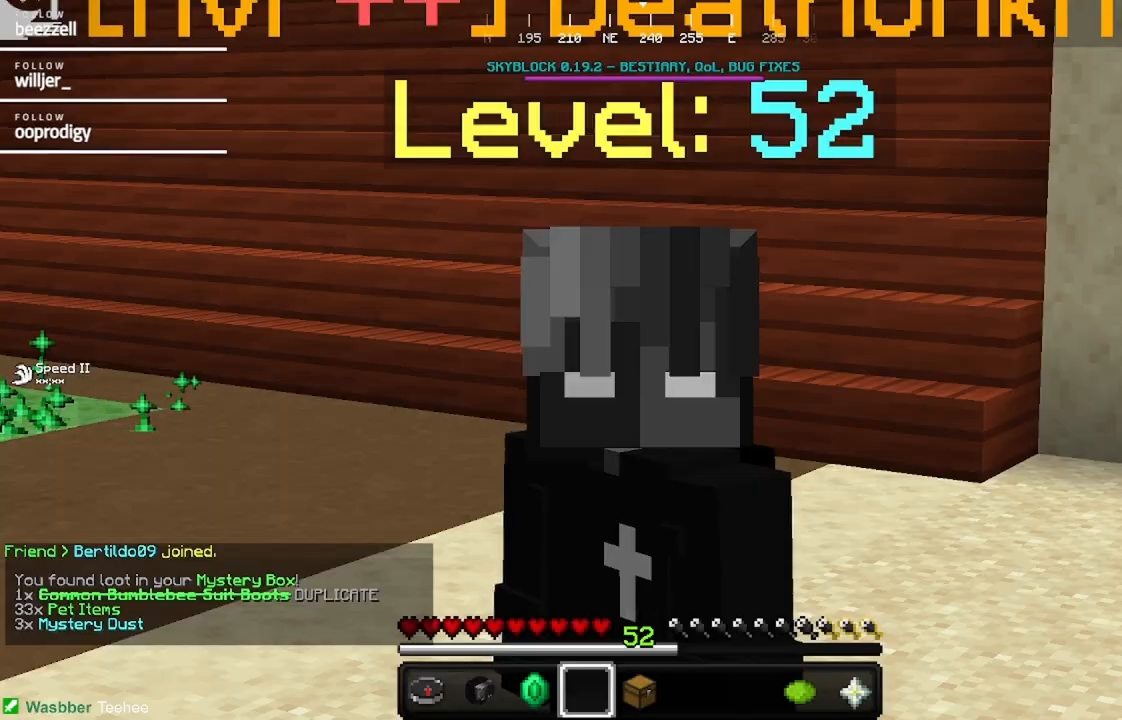
{"keys": [], "mouse": [], "events": []}
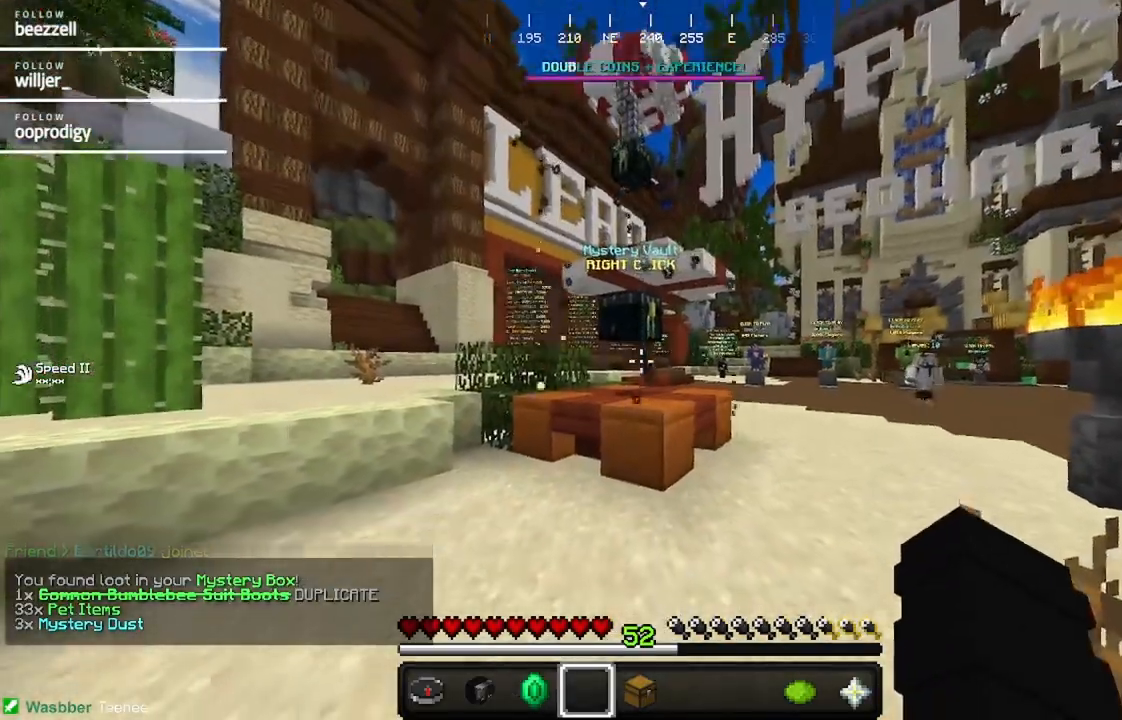
{"keys": [], "mouse": [], "events": []}
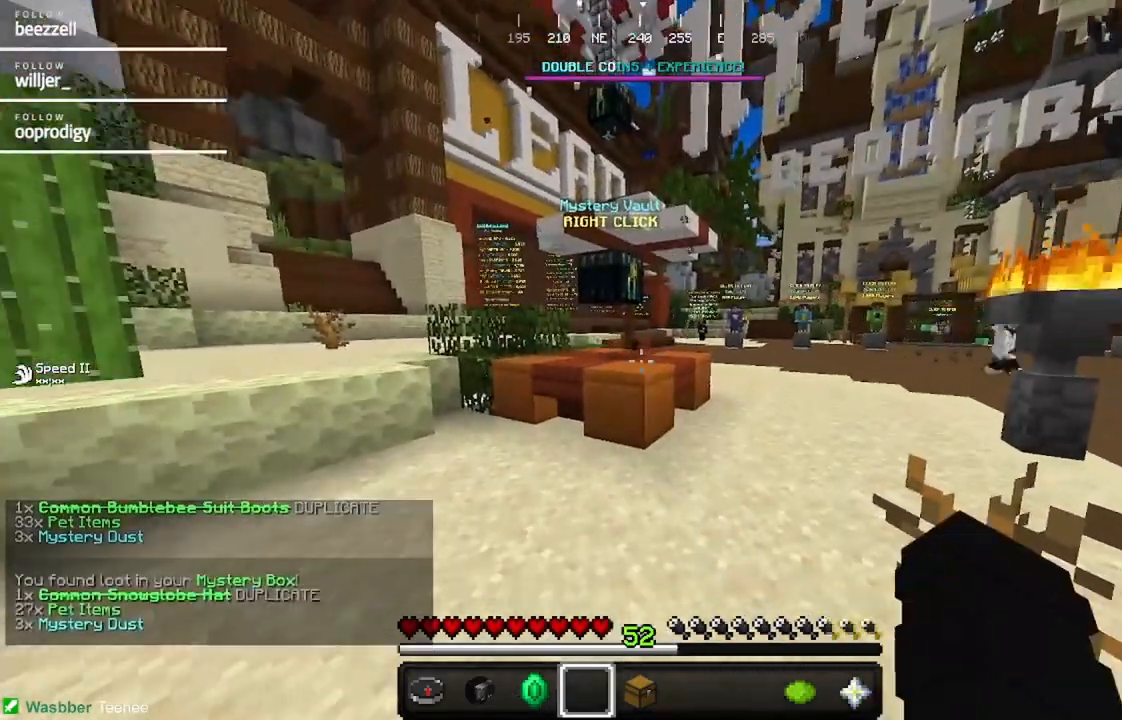
{"keys": ["w"], "mouse": []}
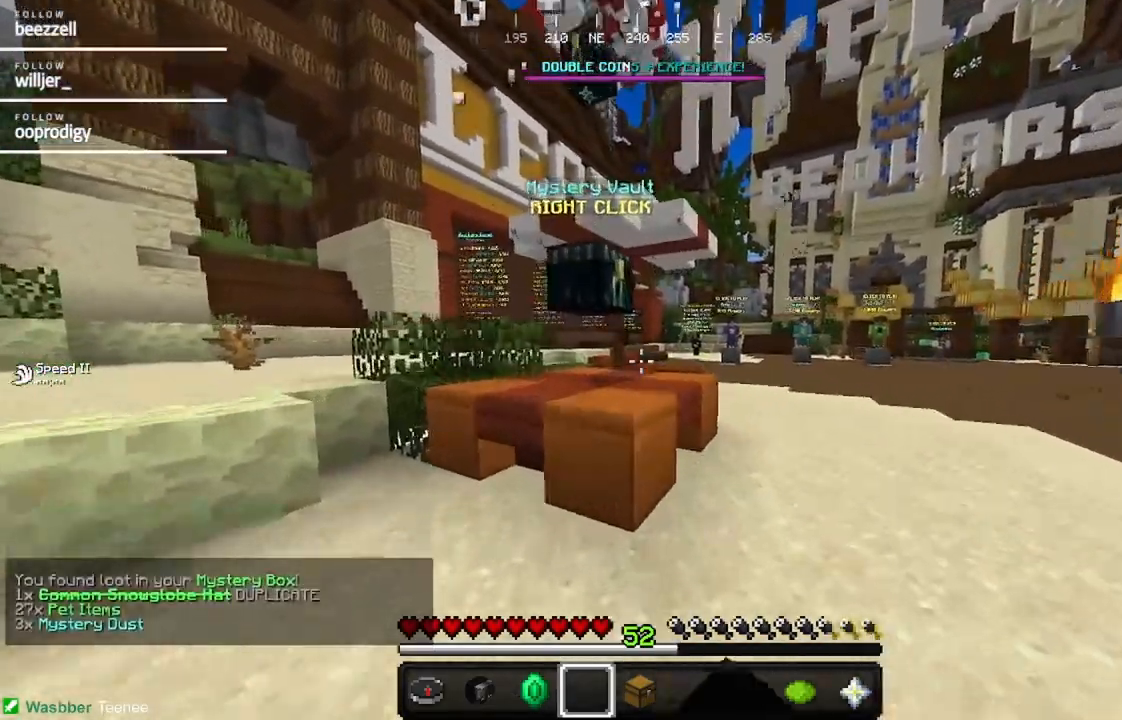
{"keys": [], "mouse": [], "events": [[350, "mouse_right", "down"], [350, "w", "up"], [500, "mouse_right", "up"]]}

_____

**Goal of the exercise**.
Restate every line of the listing exactly. Pictures are not part of the copy.

**Result**.
{"keys": [], "mouse": [], "events": []}
{"keys": [], "mouse": [], "events": []}
{"keys": ["w"], "mouse": []}
{"keys": [], "mouse": [], "events": [[350, "mouse_right", "down"], [350, "w", "up"], [500, "mouse_right", "up"]]}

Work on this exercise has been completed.